**Extracto de página**:
☆ ☆ ☆

Tantas veces diciendo que España no necesitaba un rescate, incluso hasta un momento antes de producirse, y ahora que los países de la Unión Europea rescatan nuestro sistema financiero a petición de nuestro gobierno, nos dicen que esta línea de hasta 100.000 millones de euros no es un rescate y nos ocultan lo que tendremos que pagar a cambio. Esta puesta en escena de medias verdades y palabras confusas, me ha recordado la película Salvar al soldado Ryan, de Steven Spielberg, interpretada por Tom Hanks, pero ahora con el título Salvar al soldado Rajoy.
Como recordarán los cinéfilos, en pleno desembarco de Normandía el Estado Mayor americano tiene noticia de que un soldado de su ejército, que ya ha perdido a varios miembros de su familia en aquella guerra, está participando en la peligrosísima misión de la toma de la playa de Omaha. No pueden permitir otra baja con el mismo apellido y montan una operación de salvamento para rescatar al soldado Ryan de aquel infierno normando.

☆ ☆ ☆

(Entradas guardadas)

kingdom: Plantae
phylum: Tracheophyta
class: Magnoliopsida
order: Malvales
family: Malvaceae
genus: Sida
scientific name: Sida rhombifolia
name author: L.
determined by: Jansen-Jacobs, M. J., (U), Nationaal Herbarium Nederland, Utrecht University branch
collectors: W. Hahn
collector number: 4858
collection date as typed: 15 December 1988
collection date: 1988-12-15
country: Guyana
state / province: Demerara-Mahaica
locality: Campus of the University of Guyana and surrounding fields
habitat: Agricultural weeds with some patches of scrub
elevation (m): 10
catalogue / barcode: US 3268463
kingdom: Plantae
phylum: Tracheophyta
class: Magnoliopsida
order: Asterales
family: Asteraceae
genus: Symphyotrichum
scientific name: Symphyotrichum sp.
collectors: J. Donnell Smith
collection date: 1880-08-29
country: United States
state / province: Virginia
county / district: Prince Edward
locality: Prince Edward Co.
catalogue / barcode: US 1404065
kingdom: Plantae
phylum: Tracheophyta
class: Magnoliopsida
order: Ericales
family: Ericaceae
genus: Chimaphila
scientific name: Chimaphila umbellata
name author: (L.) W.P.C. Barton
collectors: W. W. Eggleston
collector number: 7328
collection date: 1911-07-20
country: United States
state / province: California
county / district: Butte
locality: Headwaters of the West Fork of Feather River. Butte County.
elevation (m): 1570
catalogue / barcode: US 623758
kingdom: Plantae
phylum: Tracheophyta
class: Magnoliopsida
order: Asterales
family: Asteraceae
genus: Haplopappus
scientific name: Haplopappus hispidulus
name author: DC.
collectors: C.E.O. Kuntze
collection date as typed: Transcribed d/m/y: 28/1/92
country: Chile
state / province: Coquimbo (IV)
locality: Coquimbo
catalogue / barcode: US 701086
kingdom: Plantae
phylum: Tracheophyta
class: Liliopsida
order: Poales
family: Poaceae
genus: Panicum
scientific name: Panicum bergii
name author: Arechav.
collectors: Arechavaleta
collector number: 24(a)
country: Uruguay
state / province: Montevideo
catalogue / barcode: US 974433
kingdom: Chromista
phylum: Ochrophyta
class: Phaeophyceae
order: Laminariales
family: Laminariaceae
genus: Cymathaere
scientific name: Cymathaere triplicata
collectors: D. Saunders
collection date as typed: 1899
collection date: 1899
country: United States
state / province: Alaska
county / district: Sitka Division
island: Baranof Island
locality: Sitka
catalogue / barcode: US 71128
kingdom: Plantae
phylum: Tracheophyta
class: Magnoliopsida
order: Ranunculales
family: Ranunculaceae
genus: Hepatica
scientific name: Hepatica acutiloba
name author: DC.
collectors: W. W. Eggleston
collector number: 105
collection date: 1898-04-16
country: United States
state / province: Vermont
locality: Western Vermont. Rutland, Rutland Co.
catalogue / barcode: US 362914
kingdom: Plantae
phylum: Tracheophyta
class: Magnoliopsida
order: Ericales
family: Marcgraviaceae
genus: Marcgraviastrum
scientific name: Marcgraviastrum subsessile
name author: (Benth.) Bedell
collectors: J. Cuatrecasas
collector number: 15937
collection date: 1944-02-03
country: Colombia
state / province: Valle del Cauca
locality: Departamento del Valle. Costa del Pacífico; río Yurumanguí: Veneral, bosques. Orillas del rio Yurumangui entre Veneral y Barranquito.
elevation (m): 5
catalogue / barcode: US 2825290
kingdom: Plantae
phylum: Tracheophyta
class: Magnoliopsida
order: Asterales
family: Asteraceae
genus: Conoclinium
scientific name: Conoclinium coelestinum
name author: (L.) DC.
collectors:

☆ ☆ ☆

**La tarea**:
Reproduce al pie de la letra, de principio a fin, el texto sobre el rescate del sistema financiero español.

**Respuesta al ejercicio**:
Tantas veces diciendo que España no necesitaba un rescate, incluso hasta un momento antes de producirse, y ahora que los países de la Unión Europea rescatan nuestro sistema financiero a petición de nuestro gobierno, nos dicen que esta línea de hasta 100.000 millones de euros no es un rescate y nos ocultan lo que tendremos que pagar a cambio. Esta puesta en escena de medias verdades y palabras confusas, me ha recordado la película Salvar al soldado Ryan, de Steven Spielberg, interpretada por Tom Hanks, pero ahora con el título Salvar al soldado Rajoy.
Como recordarán los cinéfilos, en pleno desembarco de Normandía el Estado Mayor americano tiene noticia de que un soldado de su ejército, que ya ha perdido a varios miembros de su familia en aquella guerra, está participando en la peligrosísima misión de la toma de la playa de Omaha. No pueden permitir otra baja con el mismo apellido y montan una operación de salvamento para rescatar al soldado Ryan de aquel infierno normando.